La difficulté de définir une famille élémentaire avait été soulignée par J. Lacan (2001) 51 dans son article sur les complexes familiaux paru dans « l’encyclopédie française » en 1938, à la rubrique Famille. Il écrit : « Le groupe réduit que compose la famille moderne ne paraît pas, en effet, à l’examen, comme une simplification mais plutôt comme une contraction de l’institution familiale. Il montre une structure profondément complexe, dont plus d’un point s’éclaire bien mieux par les institutions positivement connues de la famille ancienne que par l’hypothèse d’une famille élémentaire qu’on ne saisit nulle part. »
Nous voyons donc avec Jacques Lacan que, pour les psychanalystes, la famille n’est pas une réalité puisque saisissable nulle part.
À partir de leur clinique, P. Charazac et C. Joubert (2005) 52 , analystes, proposent de définir la famille comme un ensemble de liens. Ils identifient un ensemble de liens relationnels qui assurent l’union ou le rejet du sujet avec les autres membres d’un groupe. Liens de couple, liens fraternels, liens de filiation, liens aux familles d’origine et liens au groupe familial par rapport à l’extérieur sont les principaux liens qu’ils identifient.
En référence à cette idée ces auteurs affirment : « La démence plus particulièrement, mais toutes formes de grande dépendance du sujet âgé provoquent une attaque des liens et une grande souffrance familiale. »
Nous préciserons que c’est la démence qui attaque les liens et que la personne âgée reste un sujet acteur jusqu’au bout de sa vie pour ces auteurs qui défendent la proposition d’un travail analytique familial pour désamorcer les situations où le vécu des protagonistes exprime de la souffrance.
Une telle définition du concept de famille est effectivement riche et certainement pertinente. Si elle peut éclairer la cure d’un analysant pris dans un rôle d’aidant, en supposant que l’aidant soit effectivement venu demandé un travail analytique classique, elle ne facilite pas pour autant la tâche d’un clinicien jugeant important de définir un ensemble de personnes qui formerait la famille d’un patient âgé.
Toujours dans une approche psychanalytique, si nous voulons que la famille, par sa définition existe en soi, nous pouvons avec R. Neuburger (2003) 53 proposer d’appréhender le problème de la définition de la famille sous l’angle de la limite, Il écrit : « Pour faire exister une famille, il convient de créer une barrière, une limite entre le groupe et le monde extérieur, sinon il n’y a pas de groupe, pas de famille. L’identité d’un groupe familial repose sur sa différence avec l’extérieur, la société. »

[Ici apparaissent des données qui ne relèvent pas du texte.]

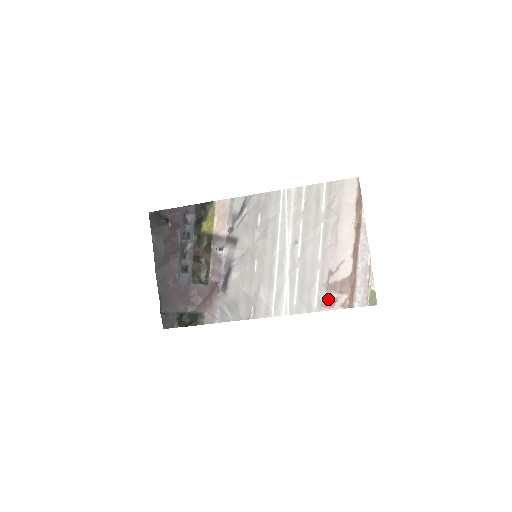
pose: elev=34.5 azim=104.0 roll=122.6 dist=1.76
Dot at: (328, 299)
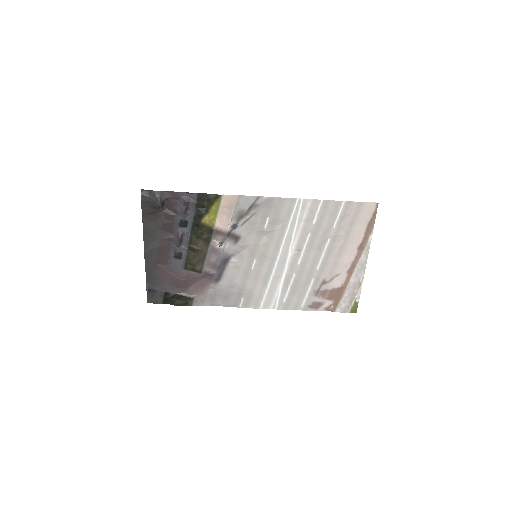
Dot at: (315, 302)
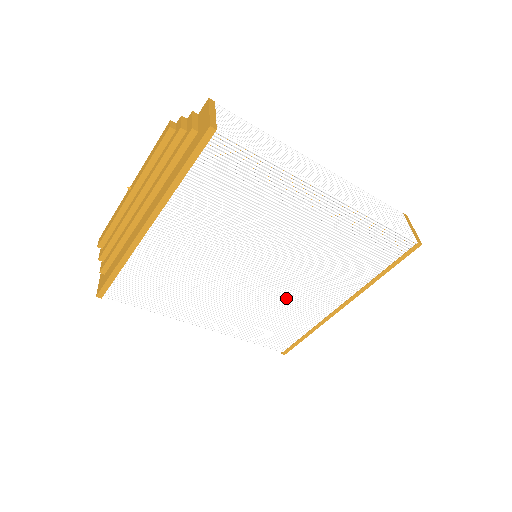
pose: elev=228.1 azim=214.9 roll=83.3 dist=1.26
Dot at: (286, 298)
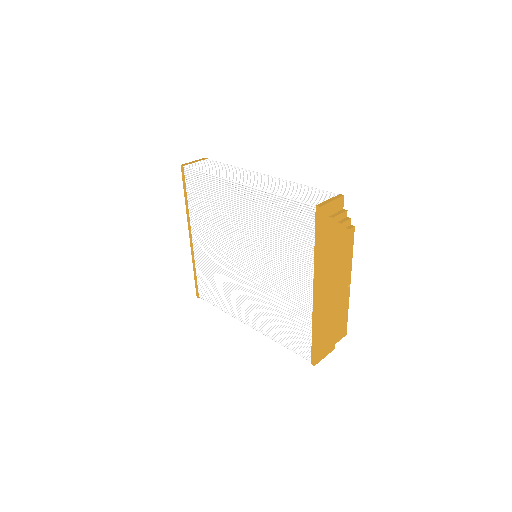
Dot at: (275, 289)
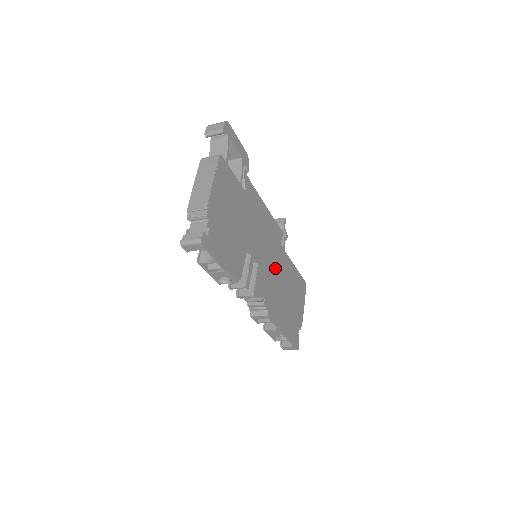
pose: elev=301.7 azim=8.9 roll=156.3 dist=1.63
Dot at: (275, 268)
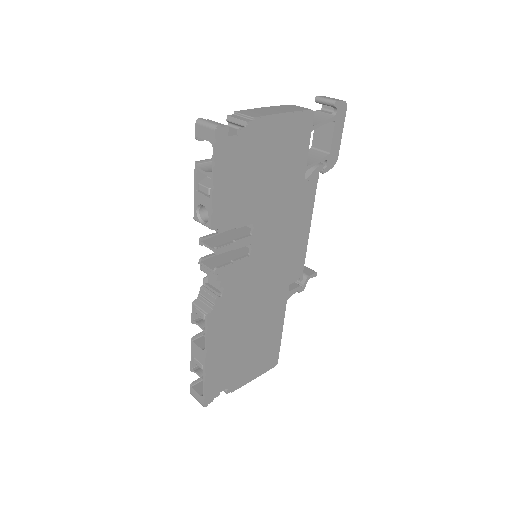
Dot at: (262, 292)
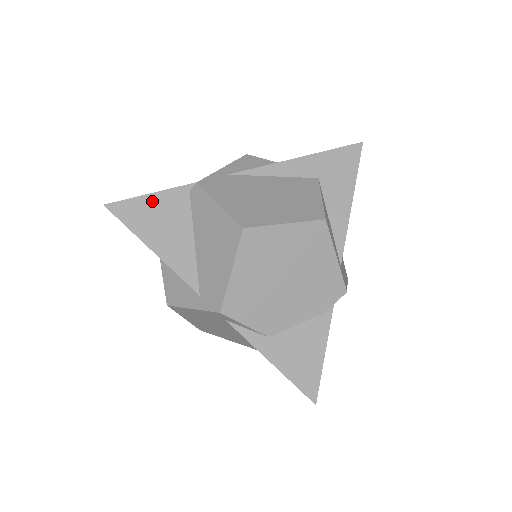
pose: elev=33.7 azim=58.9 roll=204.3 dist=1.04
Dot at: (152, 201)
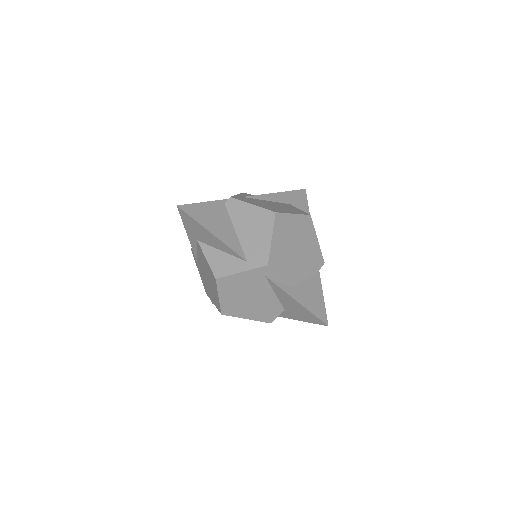
Dot at: (205, 206)
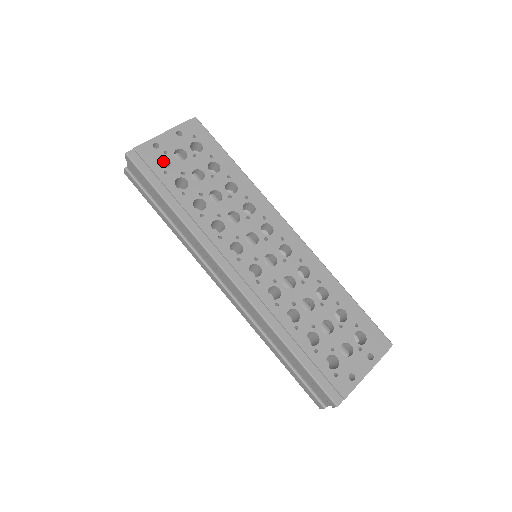
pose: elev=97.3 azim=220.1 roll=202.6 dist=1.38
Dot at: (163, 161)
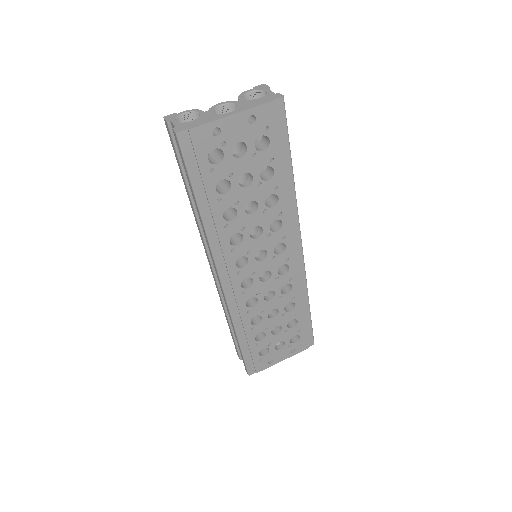
Dot at: occluded
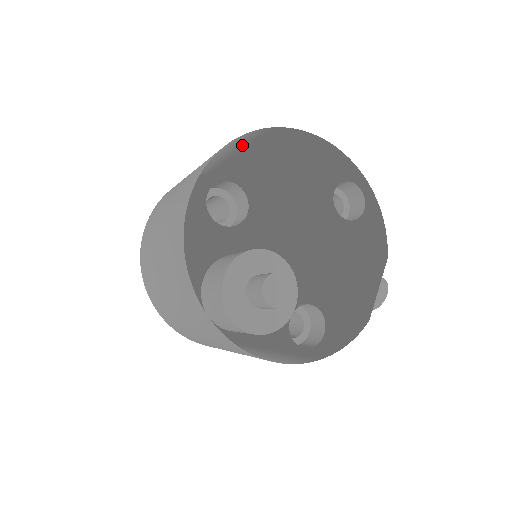
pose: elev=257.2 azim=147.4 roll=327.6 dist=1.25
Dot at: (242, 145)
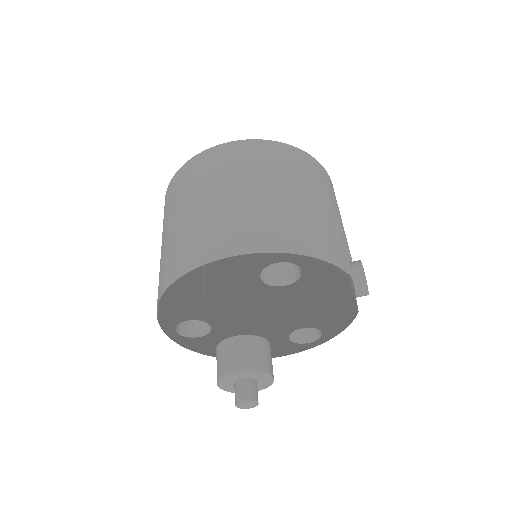
Dot at: (169, 248)
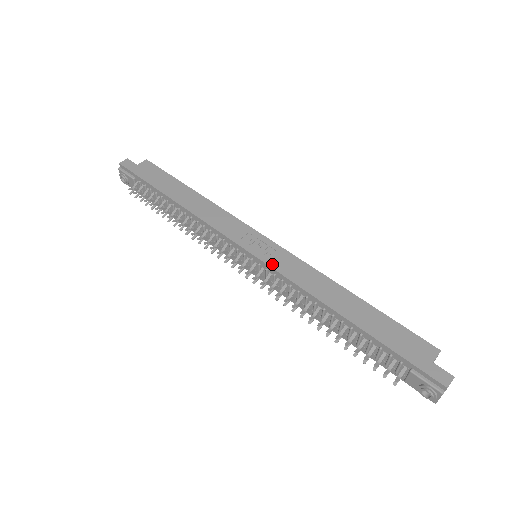
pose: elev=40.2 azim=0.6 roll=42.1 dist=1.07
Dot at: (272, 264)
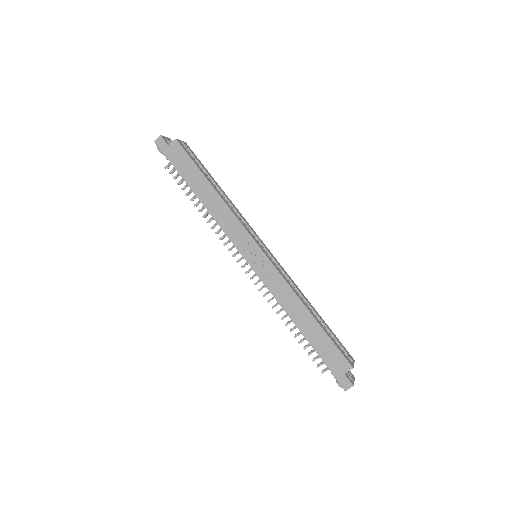
Dot at: (261, 277)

Pour lui, le mythe familial permet de créer cette barrière. Dans cette optique, il définit le mythe comme une représentation partagée par les membres du groupe qui engendre des convictions sur les rôles que chacun doit prendre et jouer dans sa famille. Le mythe étant du domaine du non-dit, il s’accompagne toujours d’un rituel familial qui lui est du domaine du faire et dont les personnes peuvent facilement parler. Le rituel permettant de nourrir et de faire vivre le mythe familial sans justement avoir à en parler. Le mythe relève donc d’un programme officiel de la famille, au sens de (Pluymaekers, J., 1989) 54 , alors que le rituel est fait des règles implicites que jouent les membres de la famille.

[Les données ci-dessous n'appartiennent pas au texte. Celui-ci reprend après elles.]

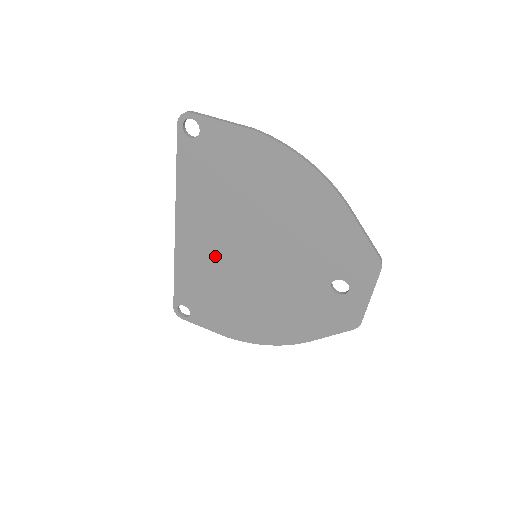
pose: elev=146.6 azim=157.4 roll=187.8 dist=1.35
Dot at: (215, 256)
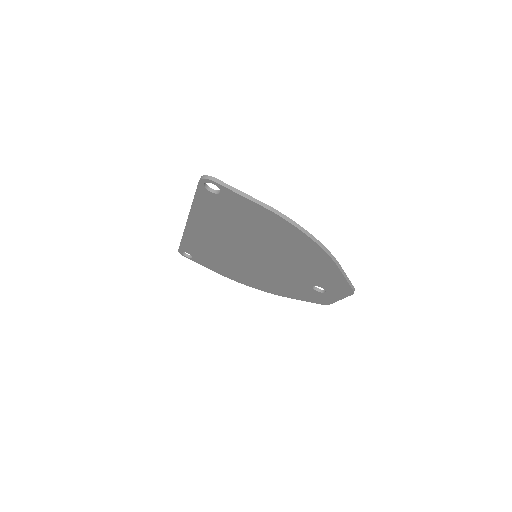
Dot at: (221, 245)
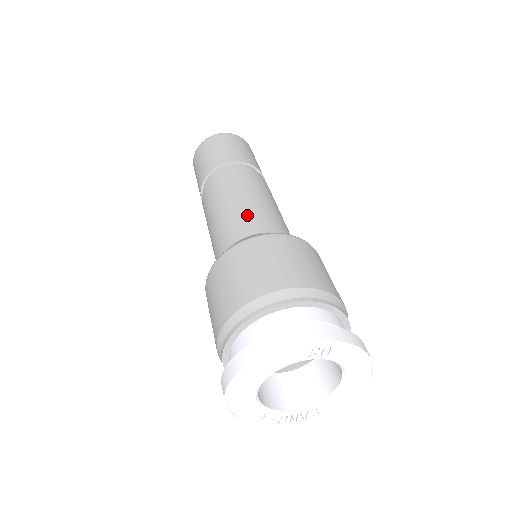
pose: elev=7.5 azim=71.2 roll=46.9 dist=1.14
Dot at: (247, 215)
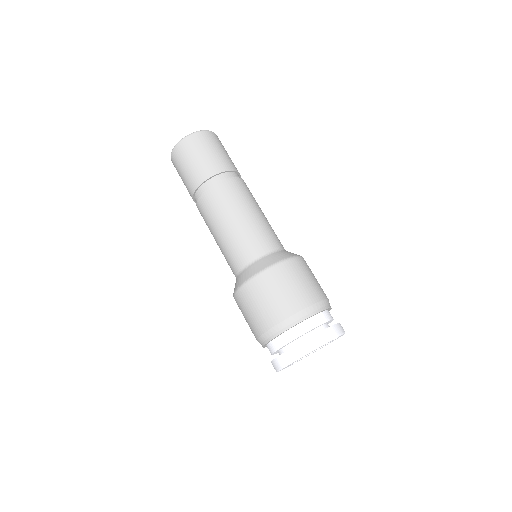
Dot at: (267, 231)
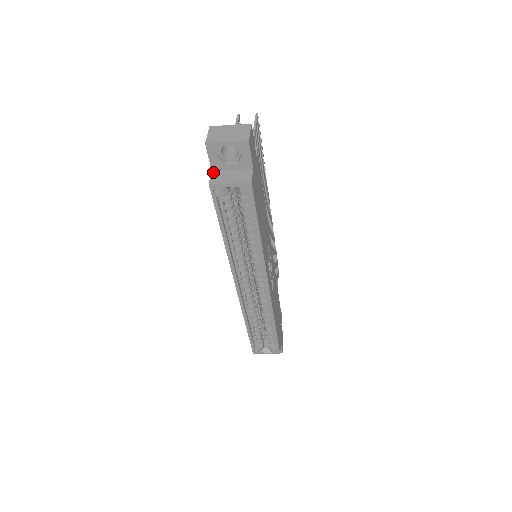
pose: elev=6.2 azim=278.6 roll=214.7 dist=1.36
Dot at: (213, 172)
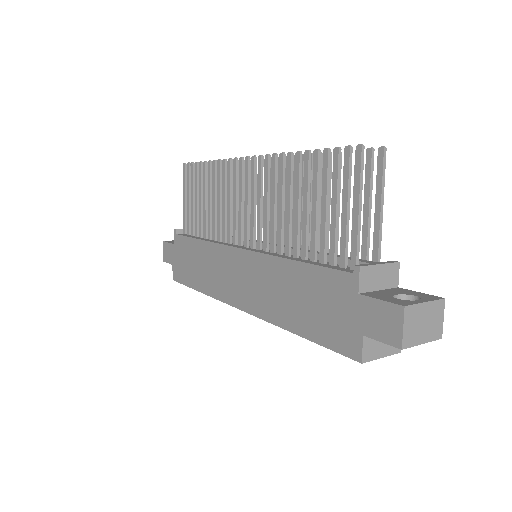
Dot at: (365, 339)
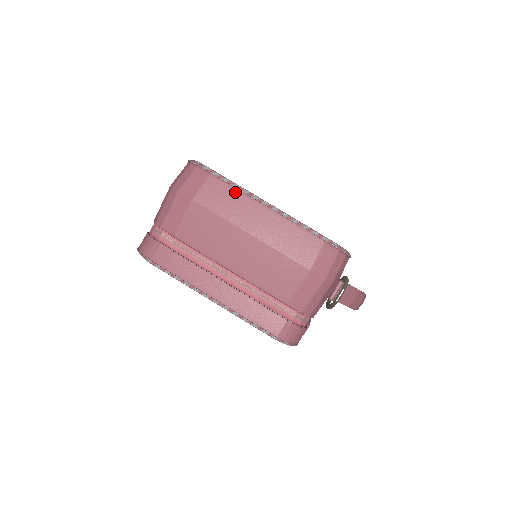
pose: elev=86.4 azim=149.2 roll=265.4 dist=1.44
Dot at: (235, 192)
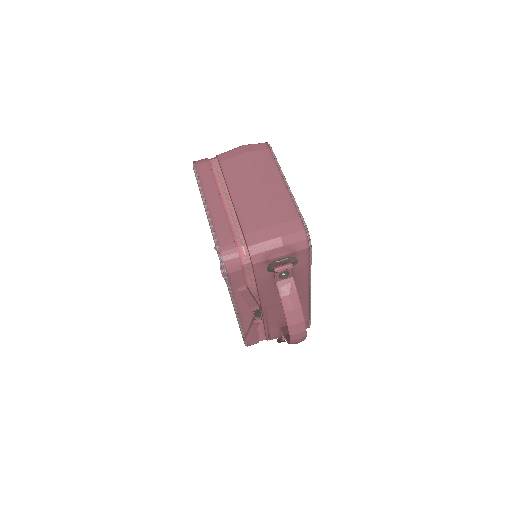
Dot at: (274, 164)
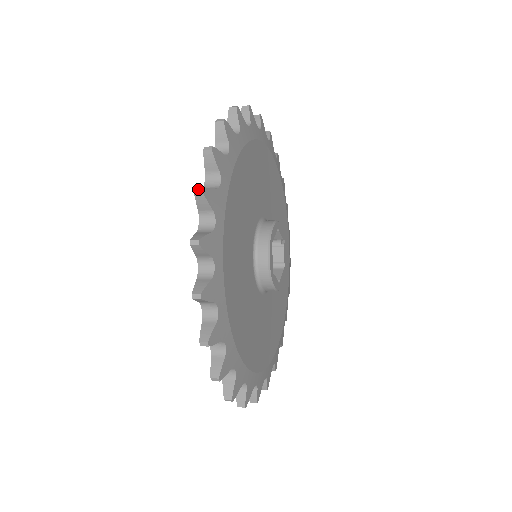
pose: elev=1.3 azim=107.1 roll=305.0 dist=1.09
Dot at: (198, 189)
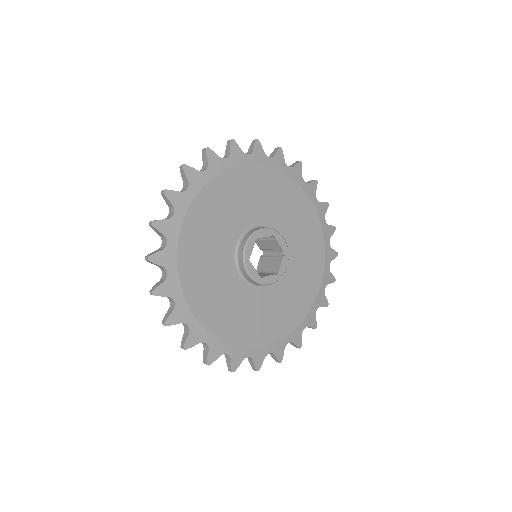
Dot at: (182, 165)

Par ailleurs, pour cet auteur, la complexité familiale renvoie au fait que la famille a plusieurs niveaux de fonctionnement. Il écrit (Neuburger, R., 1995) 55 : « Une famille est : une unité fonctionnelle donnant confort et hygiène ; un lieu de communication, matrice relationnelle pour l’individu ; un lieu de stabilité, de pérennité, malgré ou grâce au changements que le groupe peut opérer ; un lieu de constitution de l’identité individuelle et de transmission générationnelle : la filiation. »

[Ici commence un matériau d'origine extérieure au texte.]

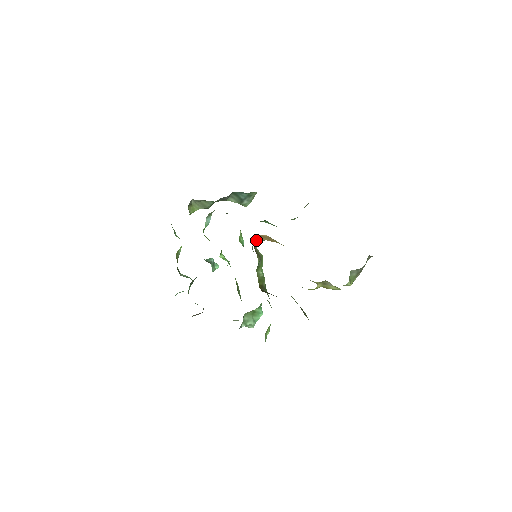
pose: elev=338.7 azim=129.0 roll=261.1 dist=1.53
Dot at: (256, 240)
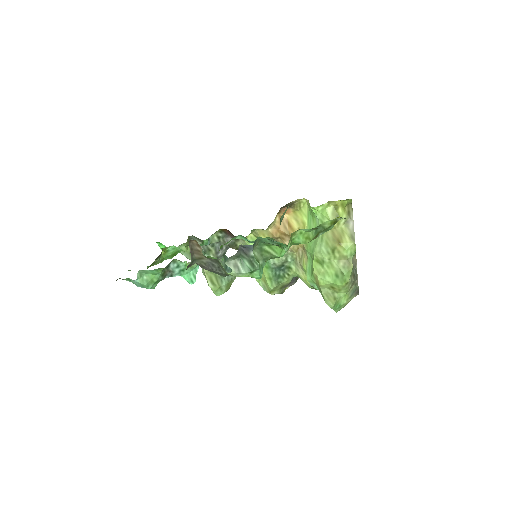
Dot at: (275, 220)
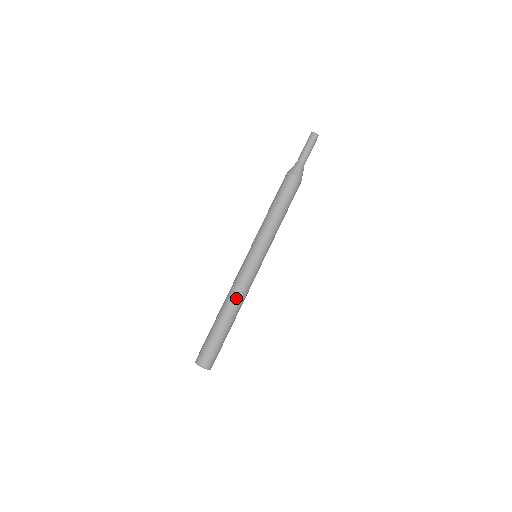
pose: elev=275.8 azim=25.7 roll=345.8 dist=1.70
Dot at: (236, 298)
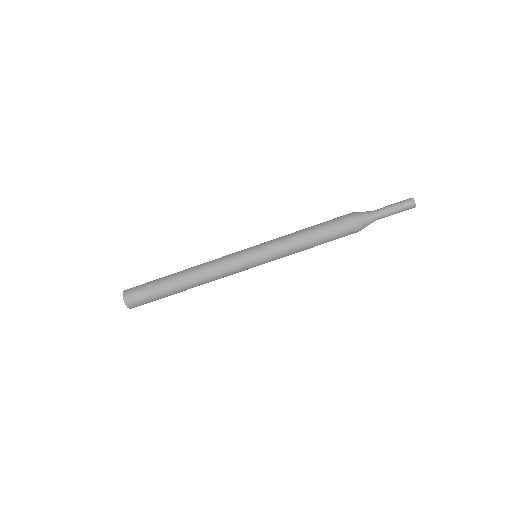
Dot at: (204, 275)
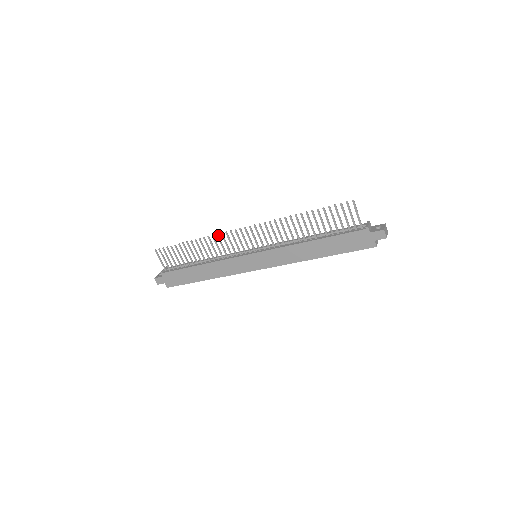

À la lumière de ces propos, nous voyons en quoi, d’un point de vue psychologique, une famille nucléaire ne peut pas exister seule. La transmission générationnelle, fait de la famille élargie, est le nécessaire moteur de la différenciation de soi. La triangulation père-mère-enfant ne peut s’agir en son sein que parce que chacun des parents sait être fils/fille de (…). Cette assurance permet aux parents d’inviter leur enfant à devenir à son tour leur fils ou fille et ce généralement dans un souhait de similitude ou d’opposition à ce qu’ils ont vécu. La famille élargie nourrit donc la famille nucléaire qui de par ses réactions nourrit la famille élargie. Nous sommes ici dans un processus typique de boucle de rétroaction.
Lacan, J., « Les complexes familiaux dans la formation de l’individu », 2001.
Charazac, P., et Joubert, C., « Paradigme familial et du lien », 2005.
Neuburger, R, « Les rituels familiaux », 2003.
Pluymaekers, J., « Familles, institutions et approche systémique », 1989.
Neuburger, R., « Le mythe familial », 1995.